— begin Extract provided —

The tenth day of Muharram is known as Ashura. Better known as part of the Mourning of Muharram, Shi'a Muslims mourn the tragedy of Ḥusayn ibn Alī's family.

Shiites mourn the martyrdom of Ḥusayn by abstaining from joyous events. Instead, Shia Muslims hold many events to offer condolences to Imam Husayn and to honor the martyrs by prayer, reading supplications, and holding charity events. Shiʿi Muslims eat as little as possible on the Ashura; however, this is not seen as fasting. Alevis fast ten or twelve days, each day for one of the Twelve Imams of Shiʿa Islam, to commemorate and mourn the Imams, as if a very close relative has died. Some (excluding children, elderly or sick) do not eat or drink, avoid entertainment until zawal (afternoon) as a part of their mourning for Husayn. In addition, there is an important ziyarat book, the Ziyarat Ashura about Ḥusayn. In Shiʿism, it is popular to read this ziyarat on this date.

Muharram and Ashura
The word Muharram means forbidden or prohibited. Before Islam, it is said that this month was called as Safer ul Awwal.

— end Extract provided —
— begin Material —

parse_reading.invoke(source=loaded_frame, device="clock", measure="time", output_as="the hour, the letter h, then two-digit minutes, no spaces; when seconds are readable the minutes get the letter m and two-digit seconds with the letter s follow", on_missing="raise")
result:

— end Material —

### Problem A
Do these statements agree with the text on Ashura? (i) Alevis fast for ten or twelve days. (ii) The word Muharram means permitted. (iii) Shiʿi Muslims eating as little as possible on Ashura is regarded as fasting.
### Problem B
Reproduce word for word the part of the text on Ashura starting at "The tenth day" and ending at "ibn Alī's family.".

### Correct response A
(i) Yes: "Alevis fast ten or twelve days"
(ii) No: "The word Muharram means forbidden or prohibited."
(iii) No: "however, this is not seen as fasting"

### Correct response B
The tenth day of Muharram is known as Ashura. Better known as part of the Mourning of Muharram, Shi'a Muslims mourn the tragedy of Ḥusayn ibn Alī's family.